### Work task
Each record that follows is to be output in full, precisely as written.

Excerpts from a dataset:
***

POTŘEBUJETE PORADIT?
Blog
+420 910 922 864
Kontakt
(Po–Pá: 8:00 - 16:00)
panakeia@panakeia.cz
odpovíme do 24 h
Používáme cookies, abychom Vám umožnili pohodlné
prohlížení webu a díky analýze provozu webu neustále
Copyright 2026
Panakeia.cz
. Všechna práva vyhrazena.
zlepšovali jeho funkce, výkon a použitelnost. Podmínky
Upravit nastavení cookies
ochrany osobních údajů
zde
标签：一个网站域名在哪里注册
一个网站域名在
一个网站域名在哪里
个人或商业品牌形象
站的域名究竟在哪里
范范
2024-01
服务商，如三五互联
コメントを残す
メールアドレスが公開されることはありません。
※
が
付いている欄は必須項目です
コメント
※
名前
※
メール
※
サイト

***

### The answer
POTŘEBUJETE PORADIT?
Blog
+420 910 922 864
Kontakt
(Po–Pá: 8:00 - 16:00)
panakeia@panakeia.cz
odpovíme do 24 h
Používáme cookies, abychom Vám umožnili pohodlné
prohlížení webu a díky analýze provozu webu neustále
Copyright 2026
Panakeia.cz
. Všechna práva vyhrazena.
zlepšovali jeho funkce, výkon a použitelnost. Podmínky
Upravit nastavení cookies
ochrany osobních údajů
zde
标签：一个网站域名在哪里注册
一个网站域名在
一个网站域名在哪里
个人或商业品牌形象
站的域名究竟在哪里
范范
2024-01
服务商，如三五互联
コメントを残す
メールアドレスが公開されることはありません。
※
が
付いている欄は必須項目です
コメント
※
名前
※
メール
※
サイト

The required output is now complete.